To fix the issue with negative associations in the model we will set our S value to 4 which should be sufficient to keep all Sji values positive (as long as fanji is less than 54 it will be positive). When we run the model after making that change we see that the model does retrieve the chunk we would expect it to:
…
27.155 PROCEDURAL
27.155 PROCEDURAL
27.155 DECLARATIVE
PRODUCTION-FIRED P6
CLEAR-BUFFER RETRIEVAL
start-retrieval
27.155 PROCEDURAL CONFLICT-RESOLUTION
27.381 DECLARATIVE RETRIEVED-CHUNK 1+2
However, to be sure things are doing what we expect we should look at the activation trace to make sure, and here is the trace with the base-level and similarity sections removed since those are identical among these chunks:
Computing activation for chunk 1-1
…
Computing activation spreading from buffers
Spreading 1.0 from buffer IMAGINAL chunk CHUNK1-0
sources of activation are: (ADD ONE TWO)
Spreading activation 0.0 from source ADD level 0.33333334 times Sji 0.0
Spreading activation 0.796854 from source ONE level 0.33333334 times Sji 2.390562
Spreading activation 0.0 from source TWO level 0.33333334 times Sji 0.0
Total spreading activation: 0.796854
…
Adding transient noise 0.36828277
Adding permanent noise 0.0
Chunk 1-1 has an activation of: 0.20750335
Computing activation for chunk 2-1
…
Computing activation spreading from buffers
Spreading 1.0 from buffer IMAGINAL chunk CHUNK1-0
sources of activation are: (ADD ONE TWO)
Spreading activation 0.0 from source ADD level 0.33333334 times Sji 0.0
Spreading activation 0.796854 from source ONE level 0.33333334 times Sji 2.390562
Spreading activation 0.73608017 from source TWO level 0.33333334 times Sji 2.2082405
Total spreading activation: 1.5329342
…
Adding transient noise -0.17789373
Adding permanent noise 0.0
Chunk 2-1 has an activation of: 0.39740703
Computing activation for chunk 3-2
…
Computing activation spreading from buffers
Spreading 1.0 from buffer IMAGINAL chunk CHUNK1-0
sources of activation are: (ADD ONE TWO)
Spreading activation 0.0 from source ADD level 0.33333334 times Sji 0.0
Spreading activation 0.56580496 from source ONE level 0.33333334 times Sji 1.6974149
Spreading activation 0.73608017 from source TWO level 0.33333334 times Sji 2.2082405
Total spreading activation: 1.3018851
…
Adding transient noise 0.33106902
Adding permanent noise 0.0
Chunk 3-2 has an activation of: 0.67532074
Computing activation for chunk 1+1
…
Computing activation spreading from buffers
Spreading 1.0 from buffer IMAGINAL chunk CHUNK1-0
sources of activation are: (ADD ONE TWO)
Spreading activation 0.87123525 from source ADD level 0.33333334 times Sji 2.6137056
Spreading activation 0.796854 from source ONE level 0.33333334 times Sji 2.390562
Spreading activation 0.73608017 from source TWO level 0.33333334 times Sji 2.2082405
Total spreading activation: 2.4041696
…
Adding transient noise -0.38912883
Adding permanent noise 0.0
Chunk 1+1 has an activation of: 1.0574073
Computing activation for chunk 1+2
…
Computing activation spreading from buffers
Spreading 1.0 from buffer IMAGINAL chunk CHUNK1-0
sources of activation are: (ADD ONE TWO)
Spreading activation 0.87123525 from source ADD level 0.33333334 times Sji 2.6137056
Spreading activation 0.56580496 from source ONE level 0.33333334 times Sji 1.6974149
Spreading activation 0.73608017 from source TWO level 0.33333334 times Sji 2.2082405
Total spreading activation: 2.1731205
…
Adding transient noise 0.0474016
Adding permanent noise 0.0
Chunk 1+2 has an activation of: 1.2628886
Chunk 1+2 is now the current best with activation 1.2628886
Looking over the spreading activation values shows that in fact the chunk 1+1 gets more spreading activation than chunk 1+2 and it is only because of noise that we retrieved 1+2 this time. The reason for that is because the chunk 1+1 is also receiving activation spread from each of the sources since it also contains the chunk two in its result slot, and since it has two occurrences of the chunk one it has a greater Sji from one than the chunk 1+2 does.
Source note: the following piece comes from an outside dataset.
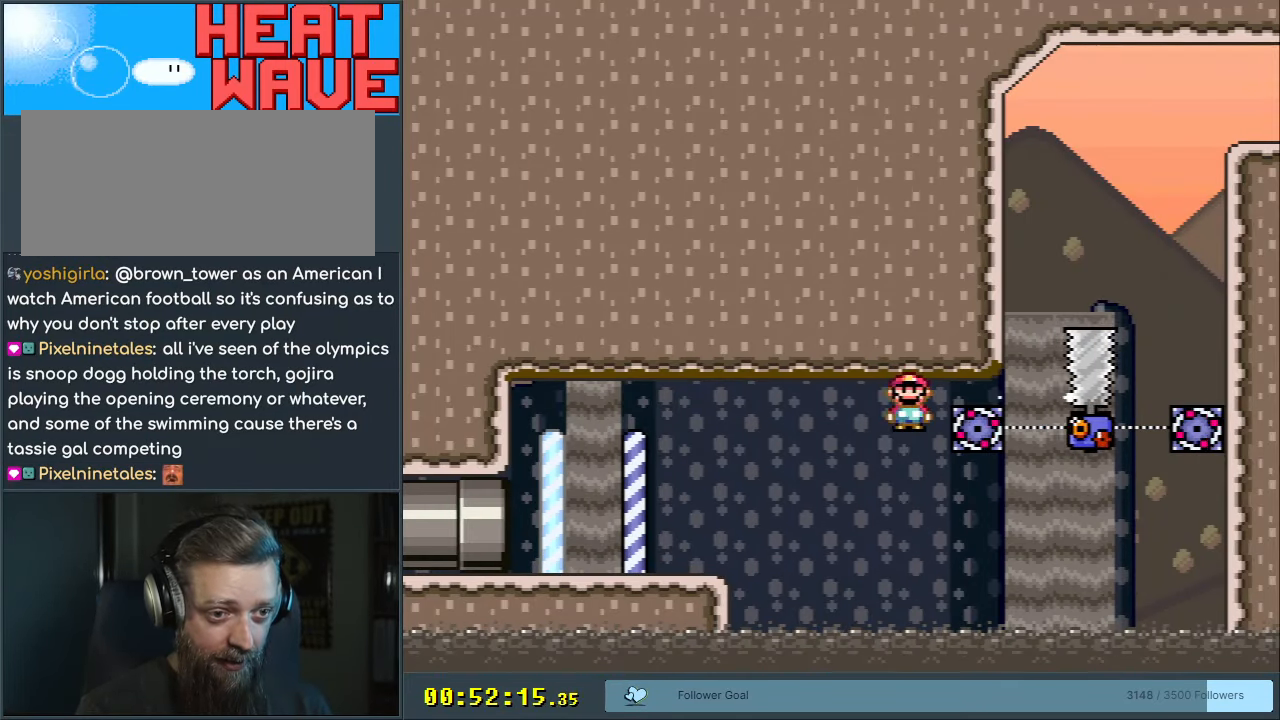
{"buttons": ["X"], "events": [[167, "DPAD_RIGHT", "up"], [233, "DPAD_LEFT", "down"], [383, "A", "up"], [450, "DPAD_LEFT", "up"]]}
This highlights a big distinction between spreading activation and partial matching. Spreading activation is a bottom-up mechanism which increases the activation of chunks relative to how well they match the current context without regard for the specific structure of that information in the target chunks. Whereas partial matching is a top-down process which penalizes those chunks which do not match the specific pattern provided in the request. In models of simple tasks often only one effect or the other is desired and to keep things simple only that particular mechanism is enabled, as was the case for the tutorial unit models, but in more complex models both effects may be desirable in which case one has to be more careful about both maintaining an appropriate context and making appropriate requests to achieve the desired results.
If we want this model to be relatively certain of retrieving the fact associated with adding one and two we will need to add that pattern of information into the request. We will not make that change to the model as part of the demonstration, but you should feel free to try that and see how the activations change. You may also want to try changing the similarities between the number chunks to see how that affects things as well because the current model does not set any similarities between the number chunks.
Last two productions
The final issue we will look at does not involve a retrieval. Instead we will look at a potential issue which can arise when creating chunks that will be merged into declarative memory. In most situations chunks will merge and strengthen existing declarative chunks as one would expect, but there is a situation which can sometimes occur which is worth discussing here because it can be confusing. The issue can arise when a model creates a chunk which has slot values that are chunks which are not in declarative memory (typically because they reference a chunk currently in a buffer) and then merges that chunk into declarative memory.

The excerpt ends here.